Tags: Schumer | Libya | Gadhafi | White House

Schumer: Libyans Themselves Should Oust Gadhafi

Friday, 25 Mar 2011 09:42 AM

By Hiram Reisner

Sen. Chuck Schumer, D-N.Y., says he is satisfied that the mission in Libya is correct, and the United States should not be leading the fight against the forces of Libyan dictator Moammar Gadhafi. The No. 3 leader in the Senate also said Friday on MSNBC’s “Morning Joe” that it is important Gadhafi be ousted — preferably by his own people.

“The bottom line is: The original goals of the mission — humanitarian, disrupt command-and-control supply lines of Gadhafi — are reasonable,” Schumer said. “The hard part about this is the right part, which is that the United States should not be in the lead here, and trying to create a multilateral force that will take over.

“Because after all, the European and Arab nations have a greater geopolitical interest in Libya than we do,” Schumer said. “It’s hard, but important, and they seem to be making progress in that regard.

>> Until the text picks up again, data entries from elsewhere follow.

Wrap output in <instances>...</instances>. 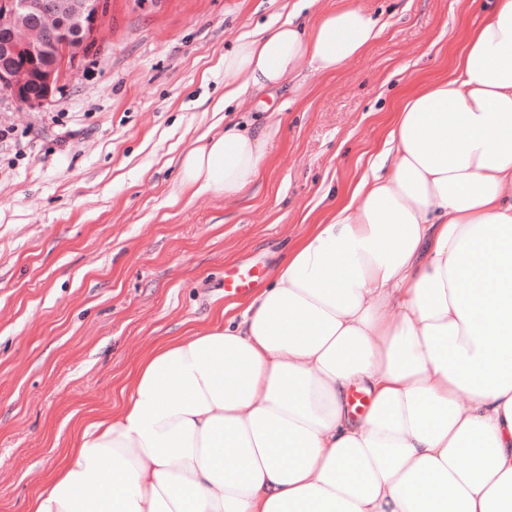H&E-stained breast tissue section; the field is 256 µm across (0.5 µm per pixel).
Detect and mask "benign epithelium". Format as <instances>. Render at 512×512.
Listing matches in <instances>:
<instances>
[{
    "mask_svg": "<svg viewBox=\"0 0 512 512\" xmlns=\"http://www.w3.org/2000/svg\"><path fill=\"white\" fill-rule=\"evenodd\" d=\"M108 0H0V89L21 105L47 101L72 60L109 37Z\"/></svg>",
    "mask_w": 512,
    "mask_h": 512,
    "instance_id": "obj_1",
    "label": "benign epithelium"
}]
</instances>
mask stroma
Returning <instances> with one entry per match:
<instances>
[{"label": "stroma", "mask_w": 512, "mask_h": 512, "mask_svg": "<svg viewBox=\"0 0 512 512\" xmlns=\"http://www.w3.org/2000/svg\"><path fill=\"white\" fill-rule=\"evenodd\" d=\"M298 0H110L107 43L43 105L0 92V512H28L73 419L121 404L157 341L246 295L224 271L274 270L368 165L397 96L448 71L485 17L459 0H359L385 27L281 113L231 104L221 60ZM281 126L240 196L190 198L180 165L225 121Z\"/></svg>", "instance_id": "stroma-1"}]
</instances>
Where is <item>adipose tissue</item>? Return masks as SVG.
Returning <instances> with one entry per match:
<instances>
[{"label": "adipose tissue", "mask_w": 512, "mask_h": 512, "mask_svg": "<svg viewBox=\"0 0 512 512\" xmlns=\"http://www.w3.org/2000/svg\"><path fill=\"white\" fill-rule=\"evenodd\" d=\"M238 38L215 111L332 75L380 34L357 0ZM278 124L188 151L241 195ZM371 399L364 415L352 389ZM28 512H512V0L404 94L369 168L242 313L158 343Z\"/></svg>", "instance_id": "obj_1"}]
</instances>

That doesn’t mean that we won’t be part of it, but it does mean that they will be in the lead — and that will be the first time.”

Asked whether it is important that Gadhafi no longer remain Libyan leader, Schumer replied: “Well, I think that it’s important he be ousted from power and I think it would be a lot better if his own people ousted him. And of course the goal here, is that after the no-fly zone is in effect for several days, his command-and-control and supply line are disrupted, that the rebels will gain strength, and they can do the ousting.”

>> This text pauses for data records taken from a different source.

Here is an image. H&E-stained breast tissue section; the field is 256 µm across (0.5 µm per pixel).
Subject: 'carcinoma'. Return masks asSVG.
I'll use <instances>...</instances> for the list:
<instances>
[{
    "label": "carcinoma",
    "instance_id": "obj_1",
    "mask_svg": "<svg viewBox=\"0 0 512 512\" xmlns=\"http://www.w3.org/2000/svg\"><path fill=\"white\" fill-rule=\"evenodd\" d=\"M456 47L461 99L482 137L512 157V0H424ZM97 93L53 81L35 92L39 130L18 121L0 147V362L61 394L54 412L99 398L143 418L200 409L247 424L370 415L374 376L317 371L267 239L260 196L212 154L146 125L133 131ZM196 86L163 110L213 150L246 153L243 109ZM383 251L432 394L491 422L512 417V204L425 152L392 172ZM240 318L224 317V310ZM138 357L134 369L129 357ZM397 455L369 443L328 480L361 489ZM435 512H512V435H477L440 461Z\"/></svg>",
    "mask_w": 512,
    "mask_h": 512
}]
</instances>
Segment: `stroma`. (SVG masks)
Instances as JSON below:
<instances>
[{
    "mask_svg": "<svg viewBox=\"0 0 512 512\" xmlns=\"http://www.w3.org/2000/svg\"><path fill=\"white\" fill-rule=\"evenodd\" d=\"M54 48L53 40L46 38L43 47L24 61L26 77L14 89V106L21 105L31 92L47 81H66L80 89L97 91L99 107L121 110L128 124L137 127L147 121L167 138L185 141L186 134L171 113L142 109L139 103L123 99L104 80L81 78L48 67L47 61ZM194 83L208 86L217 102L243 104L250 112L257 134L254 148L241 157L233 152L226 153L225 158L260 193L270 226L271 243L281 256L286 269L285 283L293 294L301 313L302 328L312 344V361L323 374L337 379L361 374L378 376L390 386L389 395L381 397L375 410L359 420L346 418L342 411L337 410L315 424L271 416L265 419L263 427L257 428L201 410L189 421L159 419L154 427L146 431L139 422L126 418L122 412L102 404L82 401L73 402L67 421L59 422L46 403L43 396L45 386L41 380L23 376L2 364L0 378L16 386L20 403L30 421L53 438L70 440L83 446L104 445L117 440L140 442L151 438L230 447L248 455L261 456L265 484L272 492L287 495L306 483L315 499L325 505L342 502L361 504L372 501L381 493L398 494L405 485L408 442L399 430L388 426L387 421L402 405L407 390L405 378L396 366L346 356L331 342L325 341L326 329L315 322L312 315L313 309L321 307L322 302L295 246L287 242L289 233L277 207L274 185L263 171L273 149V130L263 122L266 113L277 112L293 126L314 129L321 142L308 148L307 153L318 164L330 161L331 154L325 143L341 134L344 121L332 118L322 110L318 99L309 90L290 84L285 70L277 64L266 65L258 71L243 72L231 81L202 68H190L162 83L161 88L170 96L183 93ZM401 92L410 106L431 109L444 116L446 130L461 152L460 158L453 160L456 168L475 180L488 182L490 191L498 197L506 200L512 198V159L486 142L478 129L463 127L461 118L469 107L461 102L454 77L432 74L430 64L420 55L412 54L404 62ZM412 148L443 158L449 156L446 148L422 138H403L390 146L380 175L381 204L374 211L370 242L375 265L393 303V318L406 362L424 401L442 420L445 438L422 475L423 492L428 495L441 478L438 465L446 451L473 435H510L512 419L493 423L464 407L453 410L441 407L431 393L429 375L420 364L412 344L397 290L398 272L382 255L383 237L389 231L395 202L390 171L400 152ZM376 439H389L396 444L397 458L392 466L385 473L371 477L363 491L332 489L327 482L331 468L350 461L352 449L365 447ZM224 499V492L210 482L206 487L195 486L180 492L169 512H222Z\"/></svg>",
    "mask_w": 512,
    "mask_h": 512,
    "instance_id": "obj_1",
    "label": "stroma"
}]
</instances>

Schumer said he has heard from the administration on the Libyan intervention, but it is important that Secretary of State Hillary Clinton and Defense Secretary Robert Gates are going to Capitol Hill next week for a classified briefing.

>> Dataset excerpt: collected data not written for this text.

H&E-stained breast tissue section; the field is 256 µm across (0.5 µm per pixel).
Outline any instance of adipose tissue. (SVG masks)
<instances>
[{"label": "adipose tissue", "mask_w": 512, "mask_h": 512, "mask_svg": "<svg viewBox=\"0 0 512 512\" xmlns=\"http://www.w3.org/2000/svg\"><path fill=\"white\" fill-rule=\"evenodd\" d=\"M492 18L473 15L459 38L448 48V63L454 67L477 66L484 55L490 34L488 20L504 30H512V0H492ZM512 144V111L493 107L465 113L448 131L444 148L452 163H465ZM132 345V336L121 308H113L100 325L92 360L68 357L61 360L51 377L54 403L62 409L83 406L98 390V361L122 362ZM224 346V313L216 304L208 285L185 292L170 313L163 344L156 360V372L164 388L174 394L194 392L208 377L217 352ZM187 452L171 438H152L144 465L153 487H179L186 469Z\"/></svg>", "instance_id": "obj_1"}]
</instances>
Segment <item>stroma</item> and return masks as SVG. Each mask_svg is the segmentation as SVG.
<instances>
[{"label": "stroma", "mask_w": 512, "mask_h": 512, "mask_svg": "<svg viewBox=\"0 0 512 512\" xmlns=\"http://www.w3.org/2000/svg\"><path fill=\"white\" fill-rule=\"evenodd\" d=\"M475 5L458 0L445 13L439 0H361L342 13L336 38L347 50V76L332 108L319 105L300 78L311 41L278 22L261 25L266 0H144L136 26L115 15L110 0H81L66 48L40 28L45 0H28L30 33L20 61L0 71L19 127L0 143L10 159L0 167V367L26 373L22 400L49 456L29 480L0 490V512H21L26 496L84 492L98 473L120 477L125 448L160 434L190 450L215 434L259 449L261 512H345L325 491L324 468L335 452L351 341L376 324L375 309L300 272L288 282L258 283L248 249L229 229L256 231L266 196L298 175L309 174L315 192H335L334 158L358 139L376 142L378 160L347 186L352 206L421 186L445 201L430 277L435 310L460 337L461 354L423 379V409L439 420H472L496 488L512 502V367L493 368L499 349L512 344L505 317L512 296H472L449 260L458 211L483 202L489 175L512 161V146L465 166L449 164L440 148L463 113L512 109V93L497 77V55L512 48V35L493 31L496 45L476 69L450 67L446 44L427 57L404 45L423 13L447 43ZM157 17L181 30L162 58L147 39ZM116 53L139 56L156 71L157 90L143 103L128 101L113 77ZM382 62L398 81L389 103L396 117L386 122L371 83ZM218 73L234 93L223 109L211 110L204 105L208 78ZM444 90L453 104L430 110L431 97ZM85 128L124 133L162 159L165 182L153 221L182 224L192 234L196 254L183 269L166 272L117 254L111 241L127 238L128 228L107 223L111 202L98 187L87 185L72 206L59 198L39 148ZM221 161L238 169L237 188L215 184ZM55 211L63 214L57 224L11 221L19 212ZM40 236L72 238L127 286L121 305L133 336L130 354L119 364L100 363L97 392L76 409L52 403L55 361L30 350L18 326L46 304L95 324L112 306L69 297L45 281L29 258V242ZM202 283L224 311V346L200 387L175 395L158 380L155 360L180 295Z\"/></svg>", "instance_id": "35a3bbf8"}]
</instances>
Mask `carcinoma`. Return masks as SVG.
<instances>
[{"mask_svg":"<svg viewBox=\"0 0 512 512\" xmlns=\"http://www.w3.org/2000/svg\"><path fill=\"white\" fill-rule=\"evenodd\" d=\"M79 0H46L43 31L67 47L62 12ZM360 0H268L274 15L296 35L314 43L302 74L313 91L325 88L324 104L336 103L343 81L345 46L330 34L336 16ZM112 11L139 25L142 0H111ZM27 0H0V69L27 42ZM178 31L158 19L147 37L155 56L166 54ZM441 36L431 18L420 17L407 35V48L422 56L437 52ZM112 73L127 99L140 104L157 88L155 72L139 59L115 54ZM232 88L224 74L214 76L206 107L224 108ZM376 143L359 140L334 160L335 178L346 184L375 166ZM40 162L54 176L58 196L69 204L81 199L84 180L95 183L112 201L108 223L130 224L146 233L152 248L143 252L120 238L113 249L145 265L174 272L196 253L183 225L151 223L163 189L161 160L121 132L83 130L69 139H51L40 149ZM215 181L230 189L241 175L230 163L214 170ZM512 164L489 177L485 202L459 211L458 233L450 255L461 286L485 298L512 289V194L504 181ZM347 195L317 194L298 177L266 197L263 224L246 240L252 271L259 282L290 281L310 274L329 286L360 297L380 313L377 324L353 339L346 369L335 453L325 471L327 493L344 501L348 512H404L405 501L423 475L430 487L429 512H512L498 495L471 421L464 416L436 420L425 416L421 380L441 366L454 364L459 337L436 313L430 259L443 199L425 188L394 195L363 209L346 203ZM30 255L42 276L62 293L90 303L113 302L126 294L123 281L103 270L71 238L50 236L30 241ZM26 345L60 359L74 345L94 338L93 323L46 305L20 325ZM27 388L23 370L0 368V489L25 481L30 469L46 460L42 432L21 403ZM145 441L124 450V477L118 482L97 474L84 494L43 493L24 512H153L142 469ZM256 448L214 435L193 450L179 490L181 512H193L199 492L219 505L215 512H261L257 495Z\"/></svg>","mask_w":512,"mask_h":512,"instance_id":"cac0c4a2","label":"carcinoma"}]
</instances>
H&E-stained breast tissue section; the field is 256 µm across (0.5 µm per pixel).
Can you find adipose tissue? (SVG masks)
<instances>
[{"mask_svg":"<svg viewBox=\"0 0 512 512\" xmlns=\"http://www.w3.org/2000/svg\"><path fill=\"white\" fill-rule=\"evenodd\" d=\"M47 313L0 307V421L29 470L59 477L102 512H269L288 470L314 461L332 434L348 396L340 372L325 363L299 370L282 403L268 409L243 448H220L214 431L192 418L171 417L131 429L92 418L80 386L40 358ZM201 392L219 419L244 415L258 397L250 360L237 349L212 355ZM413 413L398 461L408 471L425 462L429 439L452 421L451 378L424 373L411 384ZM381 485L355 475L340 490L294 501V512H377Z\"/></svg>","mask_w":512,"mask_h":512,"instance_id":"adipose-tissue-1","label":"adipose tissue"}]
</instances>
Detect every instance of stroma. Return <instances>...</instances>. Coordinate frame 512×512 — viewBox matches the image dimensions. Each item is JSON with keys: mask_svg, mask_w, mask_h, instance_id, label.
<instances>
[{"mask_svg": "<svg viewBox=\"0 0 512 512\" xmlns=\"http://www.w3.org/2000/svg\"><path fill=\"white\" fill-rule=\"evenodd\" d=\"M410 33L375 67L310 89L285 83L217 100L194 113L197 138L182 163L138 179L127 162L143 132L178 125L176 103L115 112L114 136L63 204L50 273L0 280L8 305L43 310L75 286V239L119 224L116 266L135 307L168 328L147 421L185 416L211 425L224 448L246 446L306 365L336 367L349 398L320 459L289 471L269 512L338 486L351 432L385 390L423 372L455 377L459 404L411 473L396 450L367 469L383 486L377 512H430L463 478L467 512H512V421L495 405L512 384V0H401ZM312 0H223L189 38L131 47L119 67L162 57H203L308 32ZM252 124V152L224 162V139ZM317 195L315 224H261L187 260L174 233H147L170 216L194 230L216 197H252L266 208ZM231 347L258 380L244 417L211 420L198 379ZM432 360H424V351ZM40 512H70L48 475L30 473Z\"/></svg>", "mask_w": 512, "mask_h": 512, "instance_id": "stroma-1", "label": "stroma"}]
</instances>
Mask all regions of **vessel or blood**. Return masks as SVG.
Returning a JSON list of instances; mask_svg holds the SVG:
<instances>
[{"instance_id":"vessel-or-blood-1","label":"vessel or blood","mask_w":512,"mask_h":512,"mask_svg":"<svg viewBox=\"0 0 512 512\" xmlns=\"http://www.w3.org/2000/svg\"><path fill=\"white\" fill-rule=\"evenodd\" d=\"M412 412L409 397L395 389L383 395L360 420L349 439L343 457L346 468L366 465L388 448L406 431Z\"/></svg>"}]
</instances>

“There are some who say that the minute the president does anything, Congress has to approve it,” Schumer added. “That’s really not how the law is; it says up until 60 days you have to act. And up until that point, if it’s a limited action, that requires some immediacy, I don’t believe Congress has to act.

“The catch word is: Caution — this is not an action that is all over the place, it’s limited, it’s focused,” he said. “And that’s Congress’ role — to keep an eye that it stays that way.”